◆ What to produce ◆
Every line in the records below between the one holding "middle pip: (230, 644)" and the one holding "ring mcp: (481, 990)", inclusive, is to be set down exactly; all other lines are to be left out.

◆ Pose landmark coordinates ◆
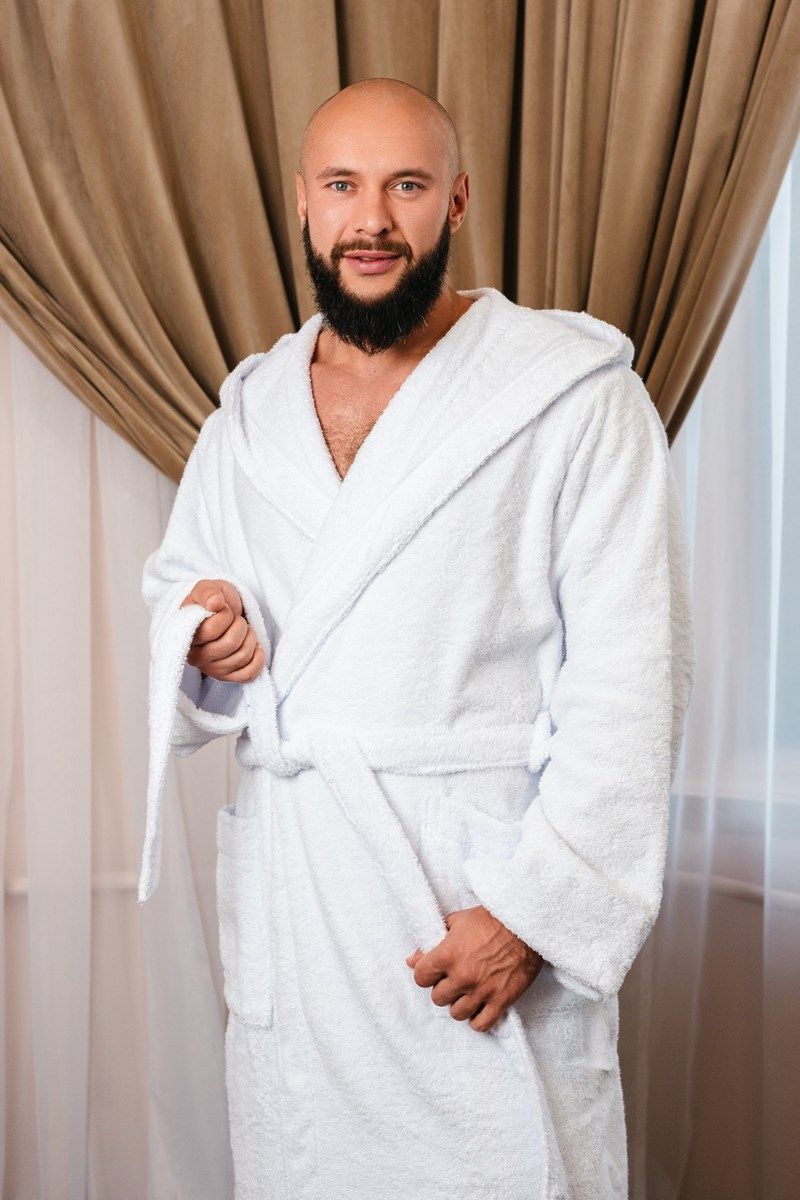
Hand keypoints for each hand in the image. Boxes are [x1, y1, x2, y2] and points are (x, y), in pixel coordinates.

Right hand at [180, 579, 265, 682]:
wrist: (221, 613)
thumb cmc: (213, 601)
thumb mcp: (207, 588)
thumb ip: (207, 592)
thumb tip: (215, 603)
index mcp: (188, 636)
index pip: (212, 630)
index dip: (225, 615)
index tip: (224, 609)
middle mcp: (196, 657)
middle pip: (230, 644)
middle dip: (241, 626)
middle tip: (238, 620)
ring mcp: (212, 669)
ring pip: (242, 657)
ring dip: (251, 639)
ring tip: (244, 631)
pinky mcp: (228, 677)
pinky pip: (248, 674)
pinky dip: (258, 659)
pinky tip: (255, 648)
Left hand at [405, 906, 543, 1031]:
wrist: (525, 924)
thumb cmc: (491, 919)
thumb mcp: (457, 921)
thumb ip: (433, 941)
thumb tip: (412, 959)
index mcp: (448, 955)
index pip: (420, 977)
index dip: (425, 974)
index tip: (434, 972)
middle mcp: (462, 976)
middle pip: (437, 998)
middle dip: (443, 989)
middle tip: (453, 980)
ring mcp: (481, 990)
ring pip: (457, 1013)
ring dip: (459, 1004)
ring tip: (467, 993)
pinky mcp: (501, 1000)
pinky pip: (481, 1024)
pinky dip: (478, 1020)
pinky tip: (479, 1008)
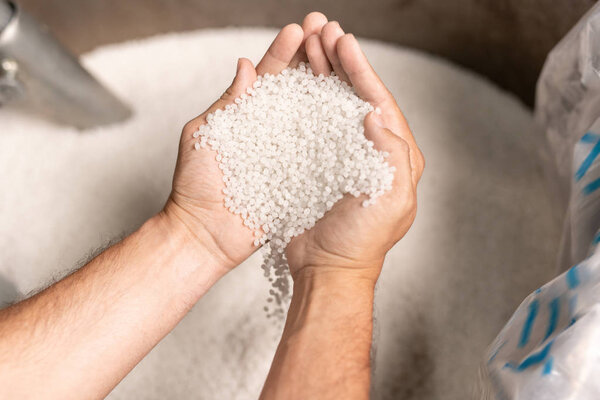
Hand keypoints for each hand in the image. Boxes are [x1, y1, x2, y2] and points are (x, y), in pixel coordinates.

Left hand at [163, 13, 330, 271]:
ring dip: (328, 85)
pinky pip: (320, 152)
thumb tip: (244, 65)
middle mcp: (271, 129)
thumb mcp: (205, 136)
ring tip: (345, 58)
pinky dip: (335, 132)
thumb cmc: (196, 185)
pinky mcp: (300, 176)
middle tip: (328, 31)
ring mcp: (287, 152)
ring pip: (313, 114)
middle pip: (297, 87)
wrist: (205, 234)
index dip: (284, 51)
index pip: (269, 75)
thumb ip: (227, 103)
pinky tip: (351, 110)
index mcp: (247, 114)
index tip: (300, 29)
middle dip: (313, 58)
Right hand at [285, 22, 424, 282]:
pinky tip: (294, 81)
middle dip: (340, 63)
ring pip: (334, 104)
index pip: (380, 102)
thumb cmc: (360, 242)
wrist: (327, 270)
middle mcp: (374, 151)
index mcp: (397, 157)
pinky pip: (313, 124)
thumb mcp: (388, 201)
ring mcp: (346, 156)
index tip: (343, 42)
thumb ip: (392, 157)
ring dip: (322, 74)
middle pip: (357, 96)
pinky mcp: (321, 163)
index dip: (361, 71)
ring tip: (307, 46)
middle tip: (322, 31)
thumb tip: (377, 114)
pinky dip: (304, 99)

◆ Answer to this task ◆
middle pip: (230, 644)
middle dip: (241, 626)
middle tip: (238, 620)
ring mcp: (212, 669)
ring pip: (242, 657)
ring dip: (251, 639)
ring tip: (244, 631)
pinky mcp: (228, 677)
pinky pip: (248, 674)
pinky dip: (258, 659)
pinky tip: (255, 648)
Left hand at [405, 906, 543, 1031]:
wrist: (525, 924)
thumb cmc: (491, 919)
thumb mcp: (457, 921)
thumb ip: (433, 941)
thumb tip: (412, 959)
index mcp: (448, 955)
index pip: (420, 977)
index dip: (425, 974)
index tip: (434, 972)
middle mcp: (462, 976)
middle pip: (437, 998)
middle dip: (443, 989)
middle tip: (453, 980)
ring mcp: (481, 990)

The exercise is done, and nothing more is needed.